The councillor, who  like Cllr Foster is also a YDNPA member, said he had attended a recent public meeting in Kettlewell to discuss the impact of the policy change.

He added:

“The result is, particularly in remote rural areas, that families are left with very little alternative but to send their children to schools by transport that’s really on routes that are unsuitable.

“The problem is this discourages young families from moving to these areas and a school like Kettlewell, which has been under threat in the past, I think it’s the only school left in Upper Wharfedale, will find itself over the next few years under greater threat.”

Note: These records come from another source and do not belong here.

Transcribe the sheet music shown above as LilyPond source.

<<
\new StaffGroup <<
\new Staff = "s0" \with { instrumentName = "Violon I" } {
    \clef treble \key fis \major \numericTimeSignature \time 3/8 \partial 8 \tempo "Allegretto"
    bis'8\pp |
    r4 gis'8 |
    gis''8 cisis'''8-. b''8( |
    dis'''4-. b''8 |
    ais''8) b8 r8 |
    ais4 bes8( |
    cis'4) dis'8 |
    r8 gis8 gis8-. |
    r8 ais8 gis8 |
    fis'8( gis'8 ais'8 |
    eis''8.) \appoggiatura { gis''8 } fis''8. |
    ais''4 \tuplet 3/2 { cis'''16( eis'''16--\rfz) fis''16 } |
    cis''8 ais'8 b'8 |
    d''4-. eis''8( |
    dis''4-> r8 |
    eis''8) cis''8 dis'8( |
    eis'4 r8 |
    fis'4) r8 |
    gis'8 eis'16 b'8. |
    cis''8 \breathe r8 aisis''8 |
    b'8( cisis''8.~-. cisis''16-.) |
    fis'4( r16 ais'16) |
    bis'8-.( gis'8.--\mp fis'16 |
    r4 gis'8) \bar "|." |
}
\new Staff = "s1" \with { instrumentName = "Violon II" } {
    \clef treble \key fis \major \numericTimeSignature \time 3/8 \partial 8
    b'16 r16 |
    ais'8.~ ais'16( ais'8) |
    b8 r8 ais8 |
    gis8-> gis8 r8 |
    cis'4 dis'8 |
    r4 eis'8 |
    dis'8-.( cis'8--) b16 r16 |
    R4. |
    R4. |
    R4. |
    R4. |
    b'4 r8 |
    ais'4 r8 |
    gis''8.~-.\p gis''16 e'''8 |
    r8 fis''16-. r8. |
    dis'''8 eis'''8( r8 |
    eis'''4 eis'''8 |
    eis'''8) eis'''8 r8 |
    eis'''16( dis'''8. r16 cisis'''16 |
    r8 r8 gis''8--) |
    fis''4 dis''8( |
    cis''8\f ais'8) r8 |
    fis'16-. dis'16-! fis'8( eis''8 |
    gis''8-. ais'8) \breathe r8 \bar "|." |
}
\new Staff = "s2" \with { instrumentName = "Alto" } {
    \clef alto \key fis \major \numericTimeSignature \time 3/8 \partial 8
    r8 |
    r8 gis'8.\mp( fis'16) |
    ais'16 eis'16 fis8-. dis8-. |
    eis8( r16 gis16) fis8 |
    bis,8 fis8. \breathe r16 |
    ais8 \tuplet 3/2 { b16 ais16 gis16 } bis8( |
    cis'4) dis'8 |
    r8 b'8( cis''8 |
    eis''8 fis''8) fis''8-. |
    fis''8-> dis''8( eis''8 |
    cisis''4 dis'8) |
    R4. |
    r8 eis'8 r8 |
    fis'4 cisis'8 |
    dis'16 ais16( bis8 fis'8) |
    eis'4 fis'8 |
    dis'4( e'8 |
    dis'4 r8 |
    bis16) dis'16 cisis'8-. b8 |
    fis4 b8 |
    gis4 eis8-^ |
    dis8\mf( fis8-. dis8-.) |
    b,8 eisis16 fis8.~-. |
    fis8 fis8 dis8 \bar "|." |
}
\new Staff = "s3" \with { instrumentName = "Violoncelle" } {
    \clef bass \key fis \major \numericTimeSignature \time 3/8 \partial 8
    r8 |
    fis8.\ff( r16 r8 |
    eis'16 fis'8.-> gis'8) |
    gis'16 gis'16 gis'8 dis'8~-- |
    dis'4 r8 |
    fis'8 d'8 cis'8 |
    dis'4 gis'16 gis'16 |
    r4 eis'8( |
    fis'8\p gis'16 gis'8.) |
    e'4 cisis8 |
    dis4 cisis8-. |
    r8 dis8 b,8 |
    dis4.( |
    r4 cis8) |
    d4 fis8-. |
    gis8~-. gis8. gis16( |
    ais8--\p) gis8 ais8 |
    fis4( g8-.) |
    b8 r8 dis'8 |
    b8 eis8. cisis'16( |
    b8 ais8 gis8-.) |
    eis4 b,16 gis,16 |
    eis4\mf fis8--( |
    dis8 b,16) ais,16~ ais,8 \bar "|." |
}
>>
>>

In response, Cllr Foster questioned why the issue was brought up at a meeting of the national park authority.

He added:

“I think that through the policy implementation review, I am hopeful, I’m not confident, but I’m hopeful that some of these very remote isolated communities will be looked at as exceptions, because they are exceptions. I think we can all agree, really, they’re exceptions.”

The councillor said the policy was saving between £4m and £5m a year.

He added:

“(School transport) has gone from £25m to nearly £50m so we need to actually look at how we deliver this budget and what we do with it.

“The idea that some parents basically choose which school they send their child to and we pay for the transport for that child, it can’t continue if you know what I mean.

“There have been errors in that policy, I would say, where the exceptions haven’t been looked at, and that is why we’re doing the review as we speak.”

A spokesperson for the School Transport Action Group, which was formed to fight the change, said Cllr Foster was “operating on pure wishful thinking”.

They added:

“He was told that grammar schools would be excluded – they weren’t. Then he was told things would be sorted out in appeals – they weren’t.

“Now he’s saying it’ll be sorted by the delayed post-implementation review – it won’t be.

“He and his Conservative colleagues, who are all still backing this disastrous policy, need to wake up and smell the coffee.”